Visiting Johnny's emporium is *seriously* bad for your financial security :lol:

Only dropped by to pick up a couple of bits but ended up with:-

3.78gal Hyper Dressing
DP Pad Granules
PB S&G
PB S&S
PB Trim Restorer
1Z Anti Insect
1Z Paint Polish

Good to see you mate - even if Lou doesn't think so


----------



## Neil_S (Oct 26, 2005)

I don't blame you Andy, all great products you got!


----------



## Brazo (Oct 27, 2005)

lol I rarely leave there without parting with a wedge!!


----------



## Naddy37 (Oct 27, 2005)

I still say the site should carry a Government Health Warning..:lol: 

Whens the next open day, I'm running low on supplies....


----------



## Johnnyopolis (Oct 25, 2005)

July


----------



## Naddy37 (Oct 27, 2005)

Johnnyopolis said:


> July


Excellent...


----------



## Dave KG (Feb 23, 2006)

Johnnyopolis said:


> July


A C&S Open Day in July... What with my three and a bit month holiday, I think I'll pop down for this if you don't mind a Scottish intruder!! :lol: :lol:


----------



## Alex L (Oct 25, 2005)

Cool, i'll be able to make that one, as long as its the weekend after Goodwood?



Dave KG said:


> A C&S Open Day in July... What with my three and a bit month holiday, I think I'll pop down for this if you don't mind a Scottish intruder!! :lol: :lol:


Come down the night before and crash at ours:thumb:


----------



## Dave KG (Feb 23, 2006)

Alex L said:


> Come down the night before and crash at ours:thumb:


I'll take you up on that offer, Alex, thank you very much! :thumb: :thumb:


----------



## Alex L (Oct 25, 2005)

Dave KG said:


> I'll take you up on that offer, Alex, thank you very much! :thumb: :thumb:


It'll be an air bed, but you'll be fine:thumb:


----------



## Dave KG (Feb 23, 2006)

Alex L said:


> It'll be an air bed, but you'll be fine:thumb:


I'd be happy on the floor, an air bed is luxury for a student who regulalry sleeps on friend's floors in St A... Thank you! :thumb:


----------



## Beeste (Oct 25, 2005)

That Alex is very nice chap! I hope to be able to make it to the next C&S day - was well peed off about missing the last one. But at least this time I'm on holiday!


----------



## Alex L (Oct 25, 2005)

Beeste said:


> That Alex is very nice chap! I hope to be able to make it to the next C&S day - was well peed off about missing the last one. But at least this time I'm on holiday!

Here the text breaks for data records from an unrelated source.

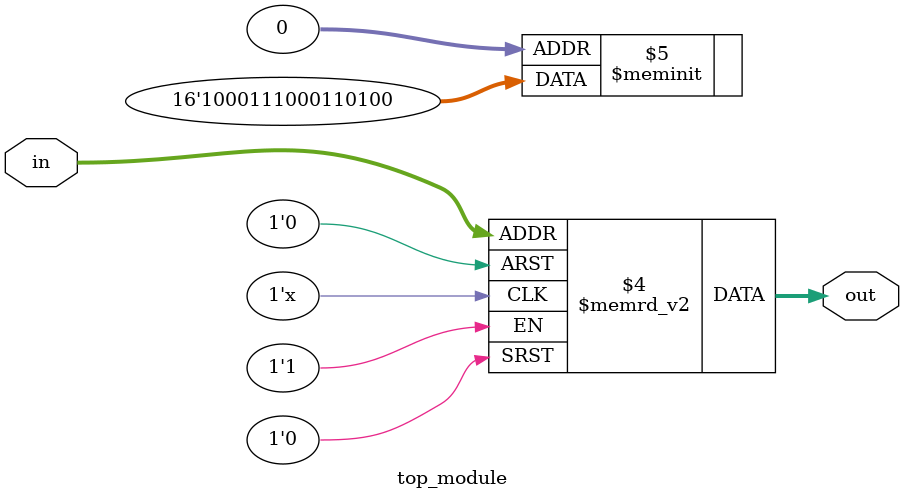
<source format=sv>
module top_module (
    input [2:0] in,
    output reg [1:0] out
);

    // Logic for addition
    always @*
    begin
        case (in)
            3'b000: out = 2'b00;
            3'b001: out = 2'b01;
            3'b010: out = 2'b11;
            3'b011: out = 2'b00;
            3'b100: out = 2'b10;
            3'b101: out = 2'b11;
            3'b110: out = 2'b00;
            3'b111: out = 2'b10;
            default: out = 2'b00;
        endcase
    end
  
endmodule

</source>
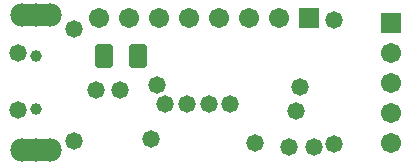
<source format=gbs>
%FSLAX24Y24*%
%MOIN*%
G70*
G01*
G75*
G04 Layer_Color=16711935*
%ADD10R,0.0280X0.0360*%
%ADD11R,0.0360X0.0280*%
%ADD12R,0.0400X0.0400*%
%ADD13O,0.0177X0.0827*%
%ADD14R,0.0827X0.0197*%
%ADD15C,0.0100*%
%ADD16C,0.0200*%
%ADD17C,0.0591*%
%ADD18R,0.0591X0.0591*%
%ADD19R,0.0591X0.0591*%
%ADD20C,0.0315*%
%ADD21O,0.1575X0.0650*%
%ADD22C,0.0700*%
%ADD23C,0.0500*%
G04:AMPARAMS|DCode=24|XSize=70.9mil|YSize=51.2mil|CornerRadius=6.4mil|HoleSize=0mil|Usage=FLASHONLY|Rotation=270.000|XOffset=0mil|YOffset=0mil|HoleType=Round|Shape=RoundedRectangle|*
%AMROUNDEDRECTD24*
21,1,0.0709,0.0384,0,0,270.0*
21,1,0.0581,0.0512,0,0,270.0*
1,1,0.0128,-0.0192,-0.0290*
1,1,0.0128,-0.0192,0.0290*
1,1,0.0128,0.0192,0.0290*
1,1,0.0128,0.0192,-0.0290*
%
%ADD24ROUNDEDRECTD24*%
%ADD25C,0.0236*%
%ADD26C,0.0098*%
%ADD27C,0.0010*%
%ADD28C,0.0079*%
%ADD29R,0.0360X0.0440*%
%ADD30R,0.0440X0.0360*%
%ADD31R,0.0480X0.0480*%
%ADD32O,0.0257X0.0907*%
%ADD33R,0.0907X0.0277*%
%ADD34C,0.0671*%
%ADD35R,0.0671X0.0671*%
%ADD36R,0.0671X0.0671*%
%ADD37C,0.0395*%
%ADD38O,0.1655X0.0730*%
%ADD39C,0.0780*%
%ADD40C,0.0580*%
G04:AMPARAMS|DCode=41|XSize=78.9mil|YSize=59.2mil|CornerRadius=10.4mil|HoleSize=0mil|Usage=FLASHONLY|Rotation=270.000|XOffset=0mil|YOffset=0mil|HoleType=Round|Shape=RoundedRectangle|*
%AMROUNDEDRECTD41*
21,1,0.0789,0.0384,0,0,270.0*
21,1,0.0581,0.0592,0,0,270.0*
1,1,0.0208,-0.0192,-0.0290*
1,1,0.0208,-0.0192,0.0290*
1,1,0.0208,0.0192,0.0290*
1,1,0.0208,0.0192,-0.0290*
%
%ADD41ROUNDEDRECTD41*%
D34*
X34409Y28205D02*
D03*
Y29205D02*
D03*
Y30205D02*
D03*
Y31205D02*
D03*
X30693Y32362D02*
D03*
X29693D02*
D03*
X28693D02*
D03*
X27693D02*
D03*
X26693D02*
D03*
X25693D02*
D03*
X24693D02*
D03*
D35*
X34409Y32205D02*
D03*
D36*
X31693Y32362D02*
D03*
D37*
X22598Y29331D02*
D03*
Y31102D02*
D03*
D38*
Y27972D02*
D03*
Y32461D02*
D03*
D39*
X23071Y32461D02*
D03*
X22126D02*
D03*
X22598Y32461D02*
D03*
Y27953D02*
D03*
X22126Y27953D02*
D03*
X23071D02*
D03*
D40*
X25394Y29961D02*
D03*
X28346Y29488D02*
D03*
X31260Y29252D02*
D03*
X26417Y28346D02*
D03*
X24606Y29961D02*
D03*
X23858Y28268D02*
D03*
X23858Y32008D02*
D03*
X22008Y29291D02*
D03*
Y31181D02*
D03*
X26614Y30118D02*
D03*
X29055Y29488D02*
D03*
X26890D02*
D03*
X27638D02*
D03*
X29882Y28189D02*
D03*
X31024Y28071D02*
D03*
X31850D02*
D03*
X31378Y30079D02*
D03*
X32539Y32283D02*
D03*
Y28150D02*
D03*
D41*
X26004Y31102D02*
D03*
X24862D02*
D03*
M02*

</source>
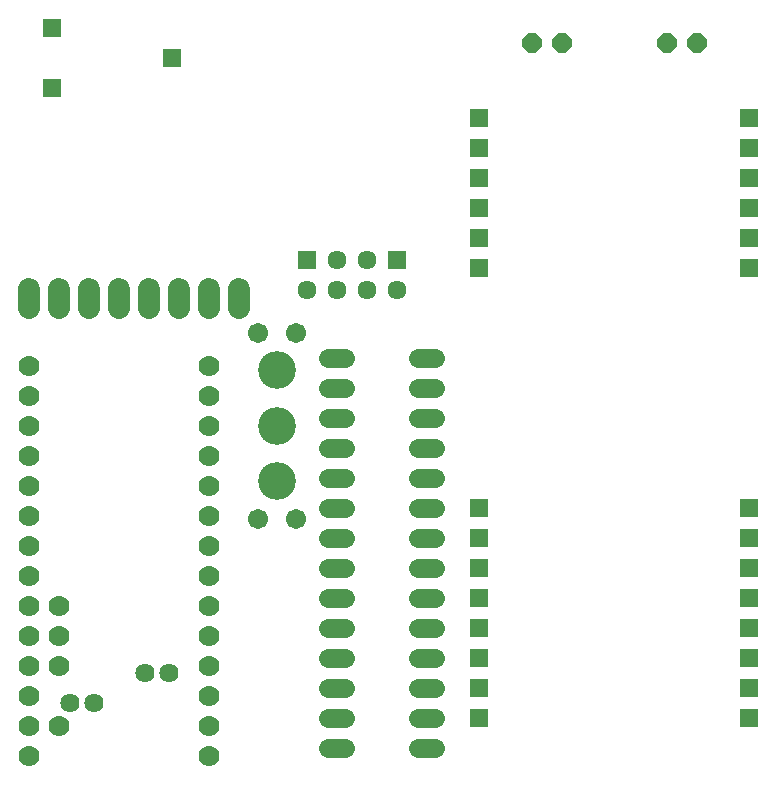
<source format=gbs>
G75*
%MOIN*%
%OFA0B0*%
%FSLAX25Y25*%
%IPPOS*%
%LPD*%
%AMOC8*
5,1,8,0,0,1.08239X$1,22.5*
%
%ADD10C,0.06400*%
%ADD11OC8,0.06400*%
%ADD12C,0.07200*%
%ADD13C,0.07000*%
%ADD14R,0.06350X0.06350*%
%ADD15C,0.06350*%
%ADD16C,0.06400*%
%ADD17C,0.12611*%
%ADD18C,0.06706*%
D10*
X0041056Y0073933D03*
X0048930Y0073933D03*
X0066056Y0083933D03*
X0073930Y0083933D03*
D11*
X0194993Y0293933D03*
X0204993Y0293933D03*
X0239993Y0293933D03*
X0249993Y0293933D03*
D12*
X0097493Y0212133D02*
X0097493Y0205733D01*
X0087493Y0205733D02*
X0087493Y0212133D01*
X0077493Y0212133D02*
X0077493Y0205733D01*
X0067493Y0205733D02*
X0067493Y0212133D01*
X0057493Y0212133D02*
X0057493Y0205733D01*
X0047493Y0205733D02*
X0047493Y0212133D01*
X0037493Y0212133D02*
X0037493Y0205733D01*
X0027493Y0205733D02*
X0027493Y0212133D01*
D13*
X0027493Y0056433D03*
X0027493Y0066433D03*
X0037493Y0066433D03*
X0027493Y0076433D03*
X0027493Y0086433D03*
X0037493Y0086433D03*
X0037493Y0096433D03*
X0027493Y0096433D03*
X0027493Y0106433D03*
X0037493Y0106433D03*
X0027493Y0116433D03*
X0027493Y0126433D03*
X0027493Y0136433D03*
X0027493Y0146433D03*
X0027493Y0156433D03*
X0027493Y0166433D03*
X0027493Y0176433D03*
X0027493Y0186433D03*
X0087493Y0186433D03*
X0087493Y0176433D03*
X0087493Y0166433D03*
X0087493Y0156433D03*
X0087493Y0146433D03*
X0087493Y0136433D03*
X0087493Y0126433D03*
X0087493Y0116433D03*
X0087493Y0106433D03*
X0087493Y0096433D03*
X0087493Y0086433D03*
X0087493Y0076433D03*
X0087493Y0066433D03*
X0087493Y0056433D03*
D14*
X0177493Y0068933D03*
X0177493Y0078933D03*
X0177493Y0088933D03*
X0177493Y0098933D03*
X0177493Y0108933D03*
X0177493Y0118933D03*
X0177493Y0128933D03*
X0177493Y0138933D03*
X0267493Y0138933D03*
X0267493Y0128933D03*
X0267493Y0118933D03*
X0267493Y0108933D03*
X0267493Y0098933D03*
X0267493Y0088933D03*
X0267493Y0078933D03*
X0267493Y0068933D03*
X0267493Y0218933D03*
X0267493Y0228933D03*
X0267493Y0238933D03*
X0267493Y0248933D03*
X0267493Y0258933D03*
X0267493Y0268933D03*
X0177493Y0268933D03*
X0177493Y0258933D03*
X0177493Y0248933D03*
X0177493Y0238933D03*
X0177493Y0228933D03*
X0177493Y0218933D03*
X0149934Y0221738D03*
X0119934Y0221738D03*
X0074993Y0288933D03*
X0034993Y0278933D03*
X0034993Y0298933D03*
D15*
X0129934Y0221738D03*
X0139934Y0221738D03*
X0139934Y0211738D03*
X0129934Y0211738D03*
X0119934Y0211738D03*
X0149934Y0211738D03*
D16*
X0157193Y0188933D02*
X0162793Y0188933D01*
X0162793Y0178933D02*
X0157193Y0178933D01*
X0157193Y0168933D02*
X0162793Y0168933D01*
X0162793Y0158933D02*
X0157193Y0158933D01*
X0157193Y0148933D02*
X0162793Y0148933D01*
X0162793Y0138933D02*
X0157193Y0138933D01*
X0157193Y0128933D02*
X0162793Y0128933D01*
X0162793Y0118933D02*
X0157193Y0118933D01*
X0157193Y0108933D02*
X0162793Y0108933D01*
X0162793Y0098933D02*
X0157193Y0098933D01*
X0157193Y0088933D02*
X0162793Y0088933D01*
X0162793Y0078933D02*
X0157193Y0078933D01*
X0157193Y0068933D02*
X0162793Y0068933D01*
X0162793Y0058933D02*
X0157193Y0058933D01*
X0132793Y0058933D02*
X0127193Y0058933D01*
X0127193Y0068933D02*
X0132793Y0068933D01*
X0132793Y0078933D02*
X0127193Y0078933D01*
X0127193Y0088933D02*
X0132793Y0088933D01*
X0132793Y0098933D02*
X0127193Y0098933D01*
X0127193Y0108933D02*
X0132793Y0108933D01*
X0132793Y0118933D02*
X0127193Y0118933D01*
X0127193Y0128933D02*
X0132793Y0128933D01*
X0132793Y0138933D02*
X0127193Y0138933D01*
X0127193Y0148933D02*
X0132793Y0148933D01*
X0132793Y0158933D02*
X0127193Y0158933D01*
X0127193Y0168933D02*
X0132793Y0168933D01*
X0132793Y0178933D02*
X0127193Y0178933D01*
X0127193Y0188933D02*
X0132793Y0188933D01*
D17*
X0109993Y0184933D03*
X0109993Y0166433D03*
X0109993Y0147933D03*
D18*
X0103693Y0135333D03*
X0116293Y0135333D03*
X0116293Y0197533D03*
X0103693Y0197533D03*
M02*

</source>
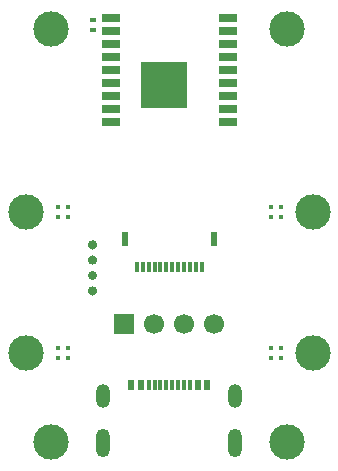
<source format=gbr>
G04*
G04 #@! TF.GenerationSoftware,Altium Limited,Altium Designer,24.1.2 (44)*
G04*
G04 Layer_Color=255*
%FSLAX25Y25*%
%MOIN*%
G70*
G04*
G04 #@! TF.SameCoordinates,EC497B79-CED4-4E58-A43C-F9202C23BEB1*
G04*
G04*
G04 #@! TF.FilePolarity,Positive*
G04*
G01*
G75*
%ADD17R,0.01181X0.03543*%
%ADD23R,0.02362X0.04724*%
%ADD24R,0.01772X0.01772*%
%ADD44O,0.04724X0.09449*%
%ADD45O,0.04724X0.07874*%
%ADD46C,0.06693*%
%ADD47R,0.06693X0.06693*%
%ADD48C,0.11811*%
%ADD50R,0.02126X0.01575*%
%ADD51R,0.02362X0.03543*%
%ADD52R,0.01181X0.03543*%
%ADD53R,0.05906X0.03150*%
%ADD54R,0.15748X0.15748*%
G36*
G01X27165Y67323D02*
G03X25591Y68898I-1575J0D01*
G03X24016Y67323I0J-1575D01*
G03X25591Y65748I1575J0D01*
G03X27165Y67323I0J1575D01*
D02*
G37*
G36*
G01Y77559D02*
G03X25591Y79134I-1575J0D01*
G03X24016Y77559I0J-1575D01*
G03X25591Y75984I1575J0D01*
G03X27165Y77559I0J1575D01*
D02*
G37*
G36*
G01Y72441D02*
G03X25591Y74016I-1575J0D01*
G03X24016Y72441I0J-1575D01*
G03X25591Y70866I1575J0D01*
G03X27165Y72441I0J1575D01*
D02*
G37*
G36*
G01Y62205D02*
G03X25591Y63779I-1575J0D01*
G03X24016Y62205I0J-1575D01*
G03X25591Y60630I1575J0D01*
G03X27165Y62205I0J1575D01*
D02*
G37*
D17*
X60039Y70079D02*
D03*
X58071D02*
D03*
X56102D02*
D03*
X42323D02*
D03*
X46260D02*
D03*
X44291D02*
D03*
X48228D02*
D03*
X50197D02*
D03*
X52165D02*
D03*
X54134D02*
D03*
X40354D02*
D03*
X62008D02*
D03*
D23*
X65945Y79528D02*
D03*
X36417Y79527D02*
D03*
D24*
X17421Y86910D02*
D03*
X14075Y86911D02*
D03*
X17421Y90256D02*
D03*
X14075D02*
D03*
X88287Y86910D02*
D03*
X84941D02*
D03*
X88287Y90255D02*
D03*
X84941Y90256D02*
D03*
Y43012D02*
D03*
X88287D02*
D03*
X84941Y39667D02*
D03*
X88287Y39666D02*
D03*
X17421D02*
D03*
X14075D02*
D03*
X17421Y43011D02*
D03*
X14075Y43012D02*
D03*
D44*
X73150Y11437D02*
D03*
X29213D02*
D03*
D45*
Y27185D02*
D03*
X73150D02*
D03*
D46*
X66181Y51181D02*
D03*
X56181D02*
D03*
X46181D02*
D03*
D47*
X36181D02*
D03*
D48*
X99016Y41339D02*
D03*
X3347D02*
D03*
X99016Y88583D02*
D03*
X3347D02*
D03*
X11811Y149606D02*
D03*
X90551D02*
D03*
X11811Y11811D02*
D03*
X90551D02*
D03*
D50*
X25591Y149213D02*
D03*
Y152362D02*
D03*
D51*
X38544Y30906D02*
D03*
X41693D02*
D03*
X60670D02*
D03*
X63819D02*
D03*
D52*
X58071D02*
D03*
X56103D02*
D03*
X54134D02*
D03*
X52166D02*
D03*
X50197D02*
D03*
X48229D02*
D03*
X46260D02*
D03*
X44292D02*
D03*
D53*
X31693Y148818D02*
D03*
Y144488D02*
D03*
Y140157D02*
D03*
Y135827D02*
D03*
Y131495D02*
D03*
Y127165D02*
D03*
Y122834D02*
D03*
Y118504D02*
D03*
Y153149D02*
D03*
X70669Y148819D02*
D03*
Y144488D02*
D03*
Y118504D02*
D03*
Y122834D02*
D03*
Y127165D02*
D03*
Y131496D02*
D03*
Y135826D02*
D03*
Y140157D02*
D03*
Y153149D02*
D03*
D54*
X49409Y130905D02*
D03*
M02*

</source>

Hopefully they do it on a sunday 

We'll have to bring Dave down to you and go for a pint/something to eat the night before:thumb:


----------



## Beeste (Oct 25, 2005)

^^Sounds like a plan.


----------



## Dave KG (Feb 23, 2006)

Sounds like a great plan to me, I'm looking forward to this - a nice wee break! :thumb: Many thanks, guys.


----------